Since I am teaching compulsory liberal arts courses, which are widely seen as a pointless chore, for non-liberal-arts students, some discussion in the book attracted my eyeballs. Brooks provide a common scenario for students: you required to take class you really don't want to take. She provides two tracks of thinking, i.e. negative and right-mind, a student might have.

THOUGHTS:
Negative thinking (NT): "I have to take this required class I'm going to hate."
Right-mind thinking (RT): "I have to take this required class. I don't think I'm going to like it, but because I want to do well I'm going to see what I can do to make it a good experience."
BELIEF:
NT: "I shouldn't have to take this class. I'll never need this information. This is ridiculous. It's a complete waste of time and a stupid requirement."

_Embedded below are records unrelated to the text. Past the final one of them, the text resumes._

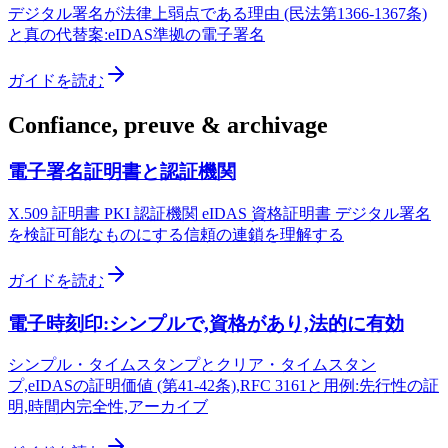
デジタル署名が法律上弱点である理由 (民法第1366-1367条)
と真の代替案:eIDAS準拠の電子署名
ガイドを読む
Confiance, preuve & archivage
電子署名証明書と認証機関
X.509 証明書 PKI 認証機関 eIDAS 資格証明書 デジタル署名
を検証可能なものにする信頼の連鎖を理解する
ガイドを読む
電子時刻印:シンプルで,資格があり,法的に有効
シンプル・タイムスタンプとクリア・タイムスタン
プ,eIDASの証明価値 (第41-42条),RFC 3161と用例:先行性の証
明,時間内完全性,アーカイブ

RT: "I can't control the class, but I can control my experience of it."
EXPECTATION:
NT: "This class will be boring and useless."
RT: "I'm going to see what I can learn from this class."
ATTITUDE:
NT: "There's no point in putting much effort into it. I'm just going to do the minimal amount of work to survive and suffer through the semester until it's over."
RT: "I'm going to make this a personal challenge. Because it's a required class, someone must think it's valuable. And the professor must think there's something valuable in what we're studying. I'm going to find out why. If nothing else, I'll have a great story for an interview about how I survived a difficult class."
BEHAVIOUR:
NT: "Cut class. Sit in the back row. Use the time to instant-message friends or play a game on your laptop. Do minimal work on assignments."
RT: "Attend class. Take good notes. Study for the tests. Keep looking for something interesting about the course - even if it's just the professor's bad wardrobe!"
PERFORMANCE:
NT: "Get a C or worse."
RT: "Get an A or the best possible grade in the situation."
WHAT YOU'VE LEARNED:
NT: "I'm helpless and at the mercy of ridiculous rules."
RT: "I'm in control. I can make the best of a bad situation. I can challenge myself." (p. 51-2)

Is it very hard not to come up with some choice adjectives to describe these classes: useless, boring, awful, wasteland, and so on?